TASK BRIEF => Reproduce word for word the part of the Munsters model-kit thread from "It's too bad" up to and including "might be ok.".

# Wish List Time Again???



## Mars - 1 (Dec 6, 2002)

How about just once, a good, affordable Herman Munster?
I know from seeing the quality of work done on the figure kits so far, that this should be a snap for Mobius.
That's all I want.
Herman Munster
1/8 scale
Aurora-ish
Is that too much to ask?


----------



## toyroy (Jul 17, 2005)

What, no Munster Koach, or Munster house?


----------



## scooke123 (Apr 11, 2008)

If you did herman you would have to do Lily and Grandpa at least too.


----------



## Zorro (Jun 22, 1999)

.... not to mention The Standells.

http://www.youtube.com/watch?v=_iFpomw5sDo


----------



## Auroranut (Jan 12, 2008)

toyroy said:


> What, no Munster Koach, or Munster house?


There's already a Munster Koach. It was done by AMT. It was originally released as the Koach with paint and glue. The Drag-u-la was done separately as well. The next issue was called the Graveyard Ghoul Duo and both cars were included. There was no reference to the Munsters- the Koach was called the Bodysnatcher and Drag-u-la was the Overtaker. They were next released together as a Blueprinter club special in a plain white box (that's the one I have) with the Munsters connection re-established, then the Koach was released by itself again. The Koach shouldn't be too hard to find, but the Drag-u-la is pretty scarce!! I bought the Blueprinter kit for the Drag-u-la (I have heaps of detail shots of the real car with the body off and plan to superdetail the whole car one day).

Chris.


----------



## Auroranut (Jan 12, 2008)

Zorro said:


> .... not to mention The Standells.
> 
> http://www.youtube.com/watch?v=_iFpomw5sDo


I have every single episode of the Munsters including the pilot, and I haven't seen that clip before!! I think I'm gonna have to watch them all again!!
A model of uncle Gilbert would be cool.....

Chris.


----------



## Zorro (Jun 22, 1999)

Auroranut said:


> I have every single episode of the Munsters including the pilot, and I haven't seen that clip before!! I think I'm gonna have to watch them all again!!
> A model of uncle Gilbert would be cool.....
> 
> Chris.


It's too bad the producers had them doing a lame Beatles cover. They _should _have been performing their hit "Dirty Water". Sadly, Ben Casey doesn't appear to have cured the drummer's lip sync deficiency. 

http://www.youtube.com/watch?v=adNlRps5DmE


----------



## Mars - 1 (Dec 6, 2002)

They wouldn't _have_ to do the Standells. Although the Monkees might be ok.

DATA FOR REVIEW =>
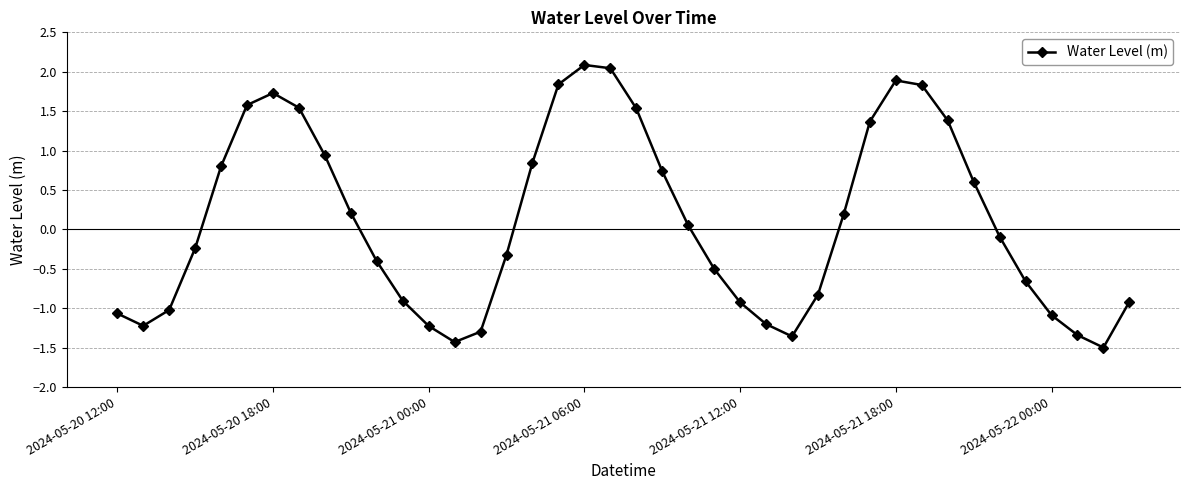

How many points are higher than both their immediate neighbors (excluding endpoints)?

3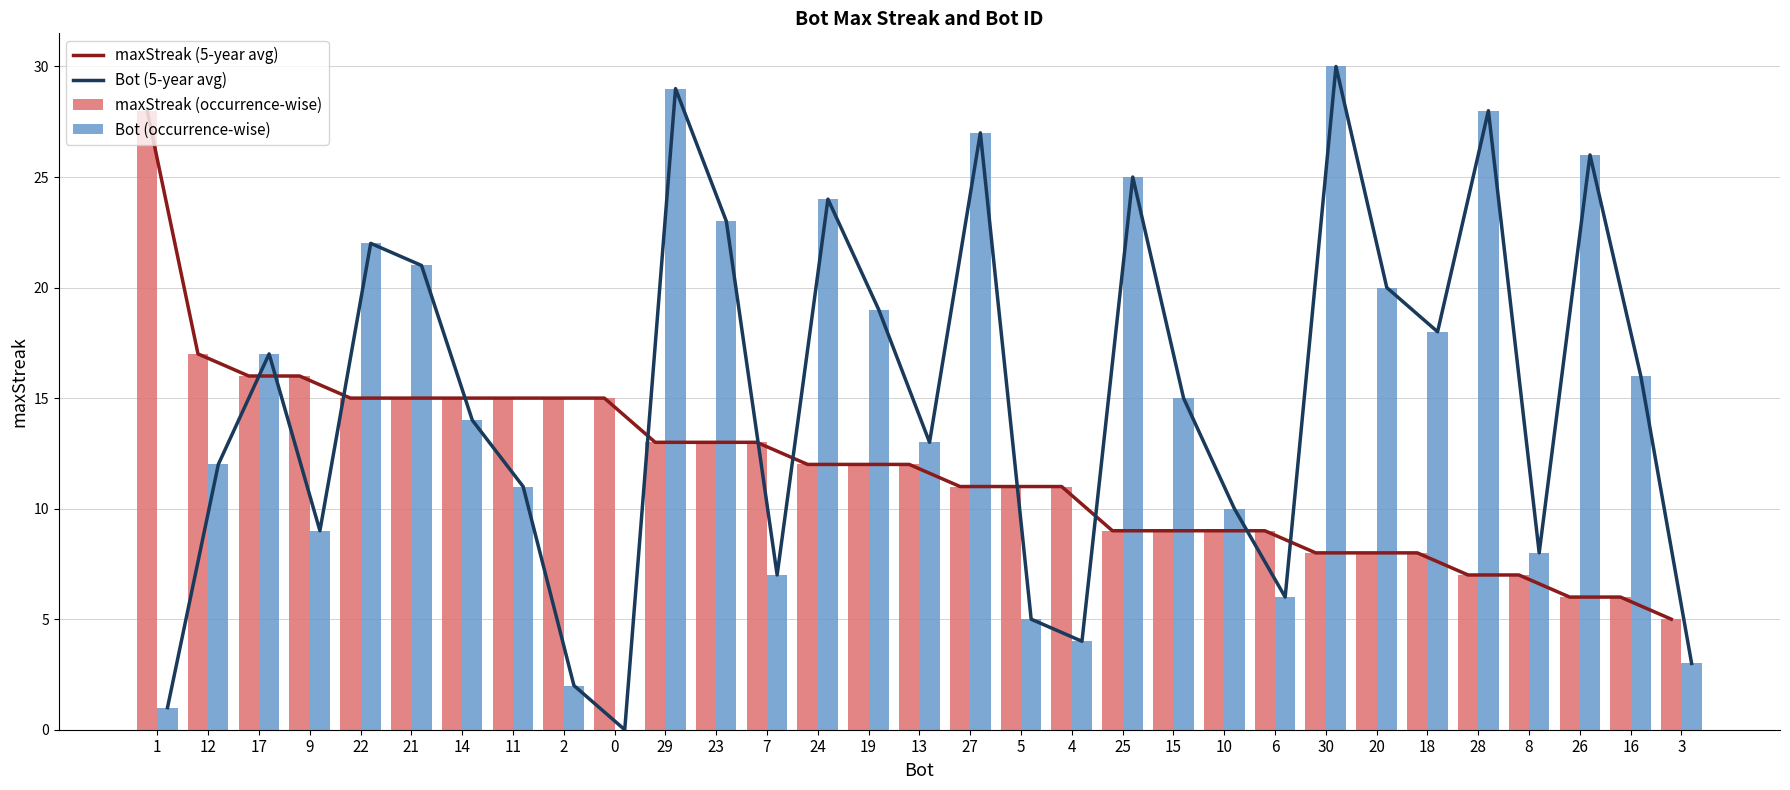

True or false: maxStreak (5-year avg) has a value of 16 at 15.

False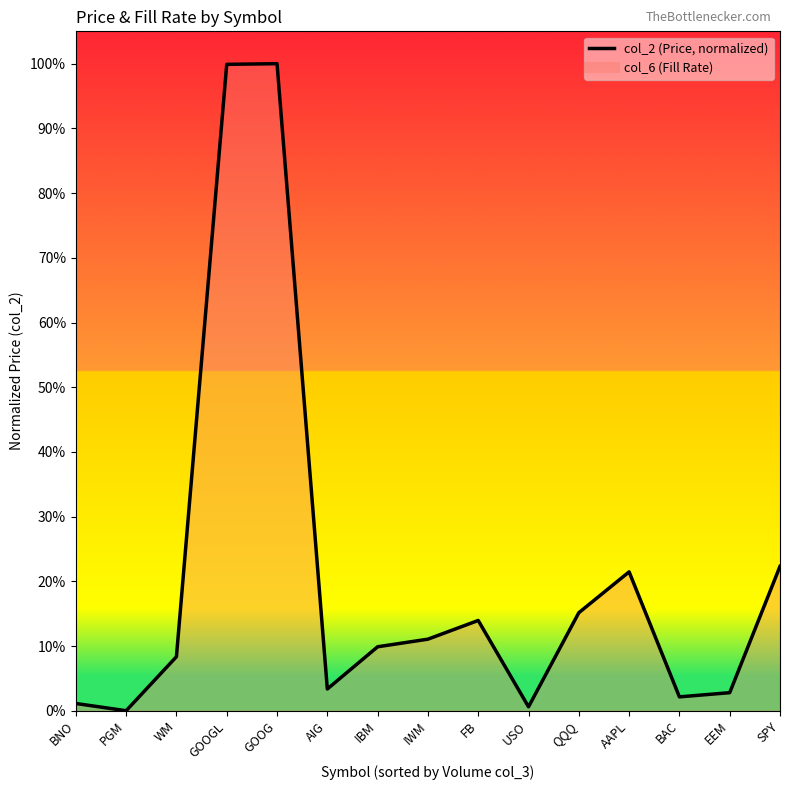

What is the greatest value displayed?

1.0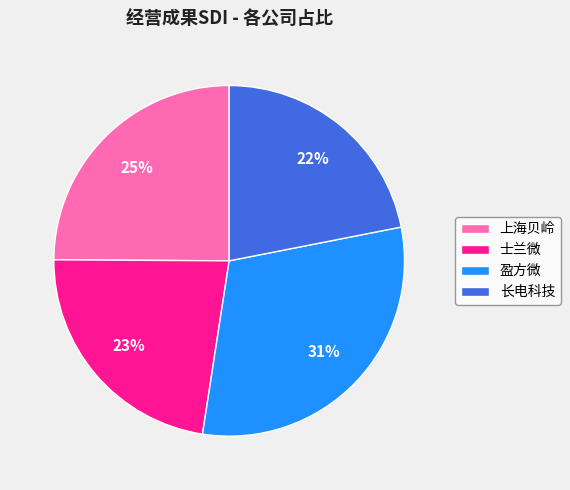

How many slices are in this pie chart?

4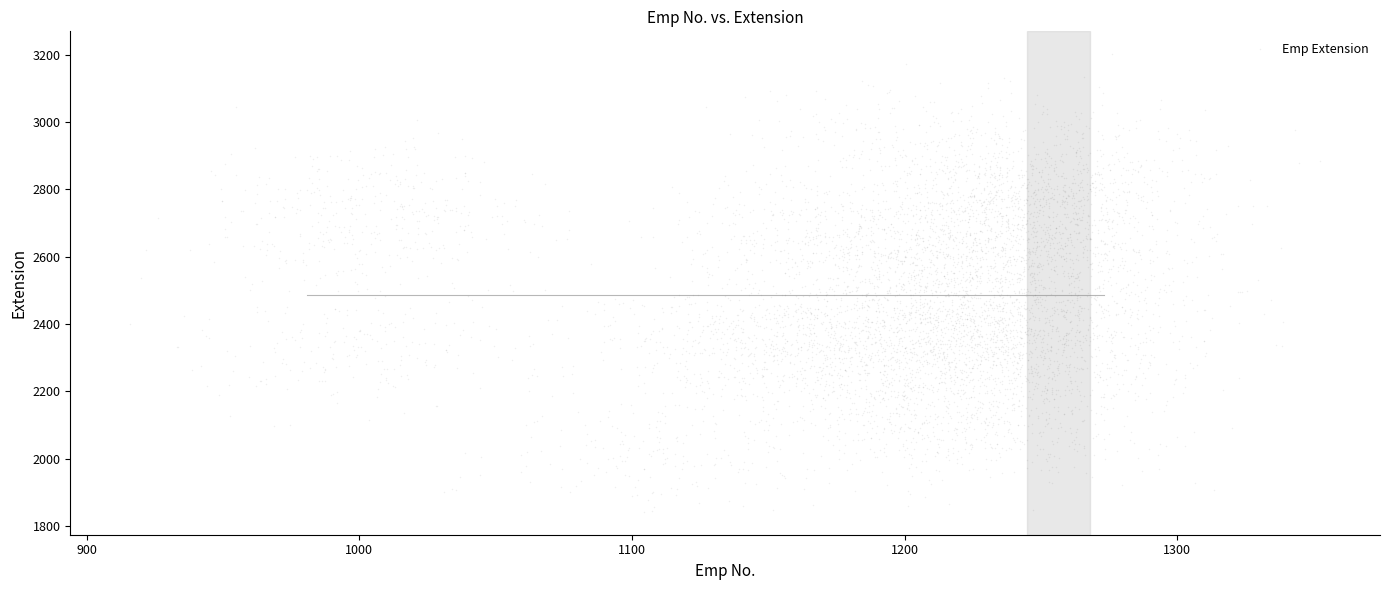

What is the range of X values (max minus min)?

426.3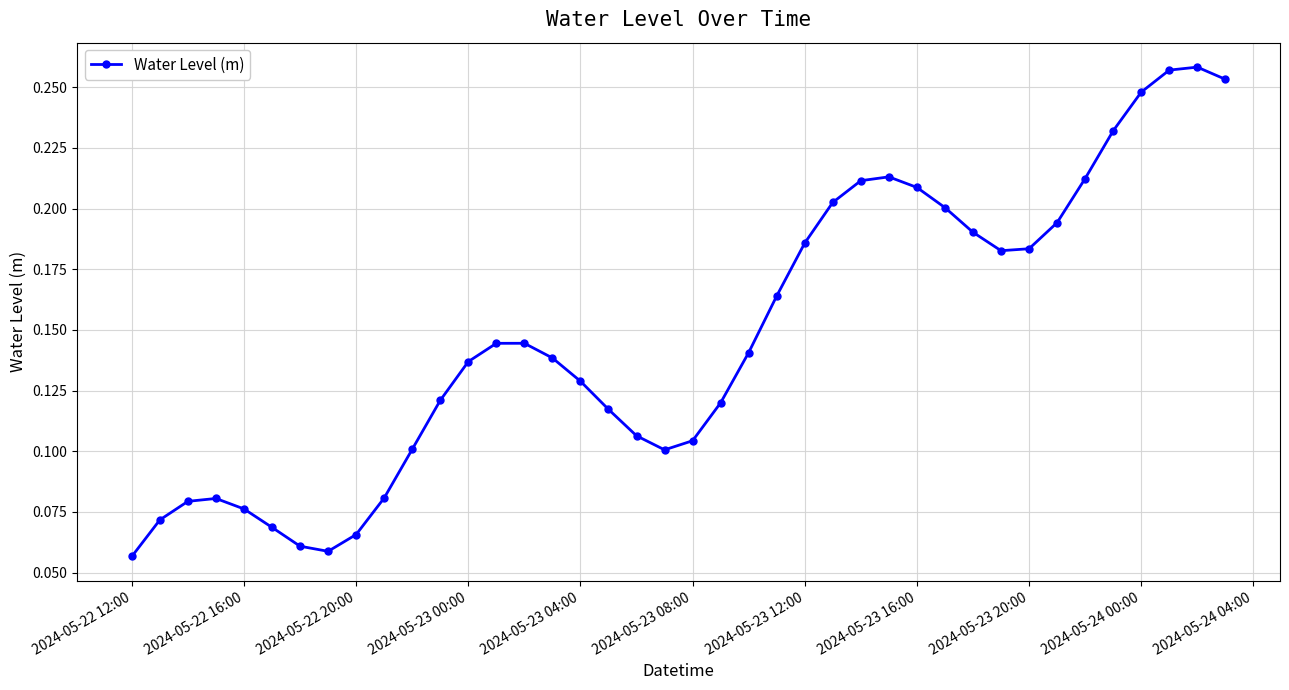

Count the values in the range 0 to 1.

40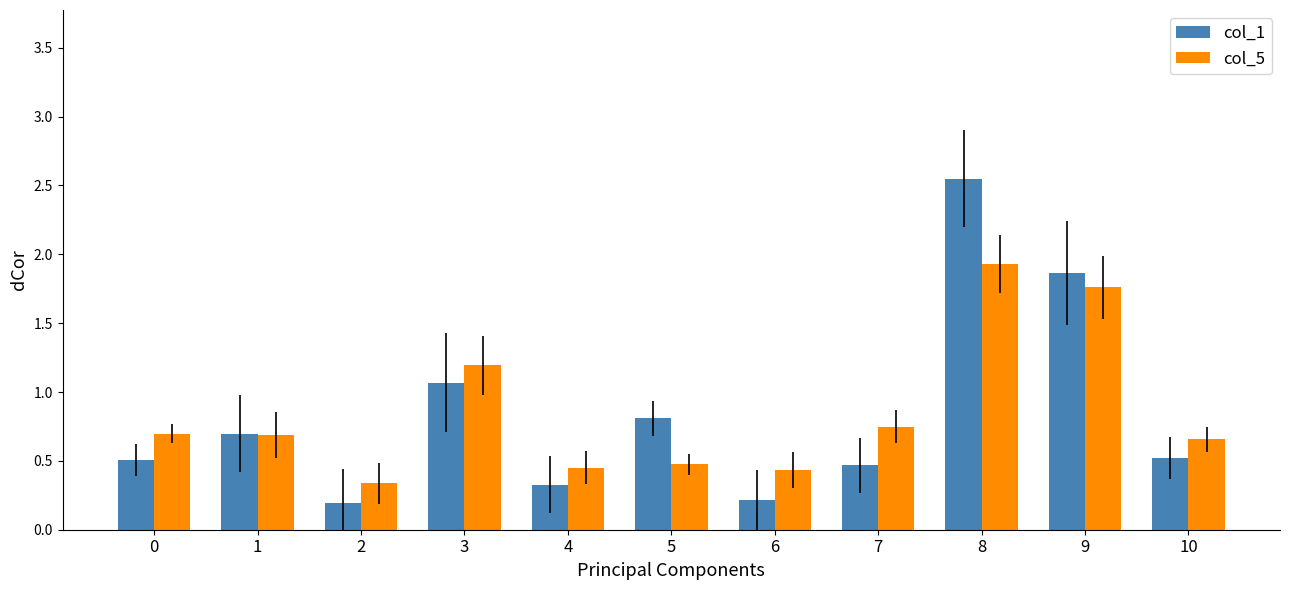

Count the col_5 values in the range 0 to 1.

8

EXERCISE RESPONSE =>
It's too bad the producers had them doing a lame Beatles cover. They _should _have been performing their hit "Dirty Water". Sadly, Ben Casey doesn't appear to have cured the drummer's lip sync deficiency. 

http://www.youtube.com/watch?v=adNlRps5DmE


----------



## Mars - 1 (Dec 6, 2002)

They wouldn't _have_ to do the Standells. Although the Monkees might be ok.